INPUT DATA →
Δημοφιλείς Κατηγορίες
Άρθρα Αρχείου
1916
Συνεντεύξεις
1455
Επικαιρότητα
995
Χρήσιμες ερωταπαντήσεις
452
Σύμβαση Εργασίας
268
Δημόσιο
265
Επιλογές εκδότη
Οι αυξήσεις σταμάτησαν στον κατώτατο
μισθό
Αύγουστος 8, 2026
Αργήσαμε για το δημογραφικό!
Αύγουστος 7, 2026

TASK DIRECTIONS → A faithful copy of the lines from the line containing "Οι αυξήσεις σταμάτησαν στον κατώτατο" to the end of the data should be set down, both ends included, and nothing more.

RESULT →
Οι αυξήσεις σταμάτησαν στον κατώτατο
μισθό
Αύγουστος 8, 2026
Αργήσαμε για το δημογραφικό!
Αύγουστος 7, 2026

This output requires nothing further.